::: Source material
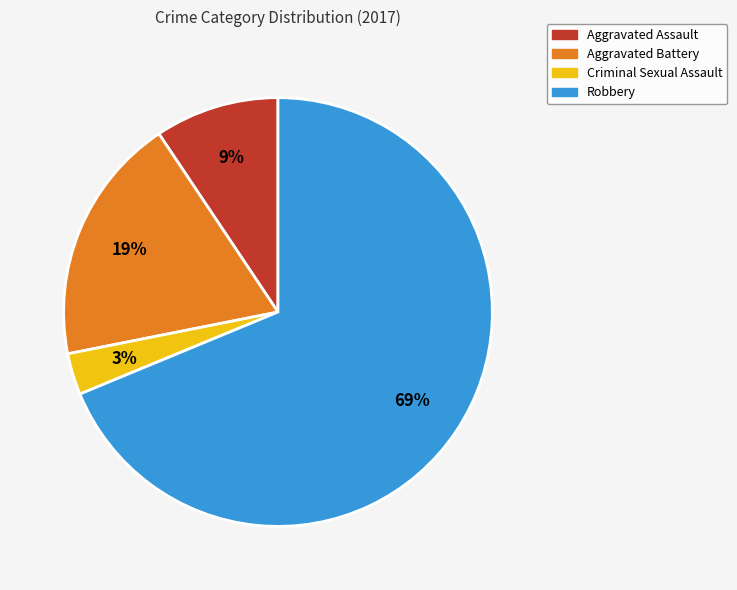

Combined, do Criminal Sexual Assault and Robbery account for over 50%?

Yes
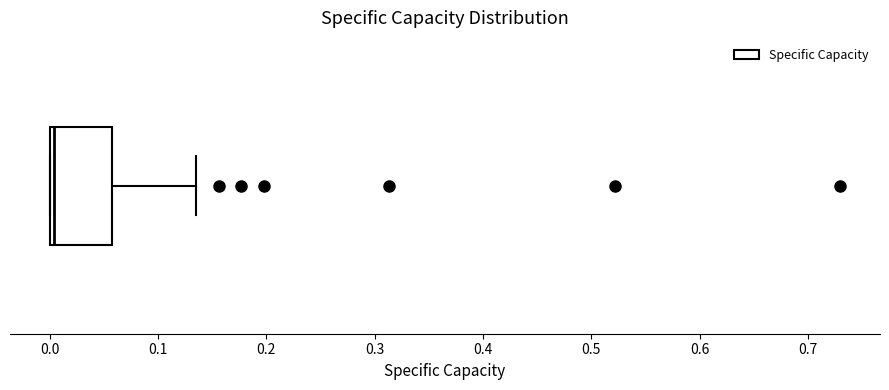

Read this box plot against the x-axis: the position of the median line, the range covered by the box, and the ends of both whiskers. The values are not printed on the chart, so give them approximately, as read against the axis.

median 0.00 (just right of the box's left edge), box 0.00 to 0.06, whiskers 0.00 to 0.14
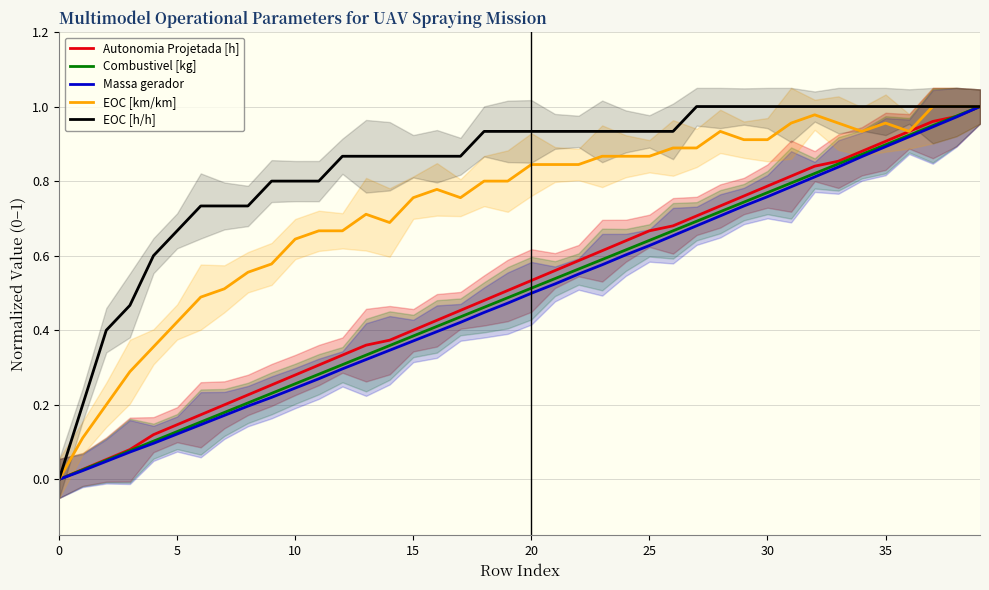

Which has a higher value, 11 or 29?

29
::::::
### Directions for this task:
Transcribe the text of every entry above word for word, leaving out the pictures.

### Answer to the problem:
Combined, do Criminal Sexual Assault and Robbery account for over 50%?

Yes

Read this box plot against the x-axis: the position of the median line, the range covered by the box, and the ends of both whiskers. The values are not printed on the chart, so give them approximately, as read against the axis.

median 0.00 (just right of the box's left edge), box 0.00 to 0.06, whiskers 0.00 to 0.14

Which has a higher value, 11 or 29?

29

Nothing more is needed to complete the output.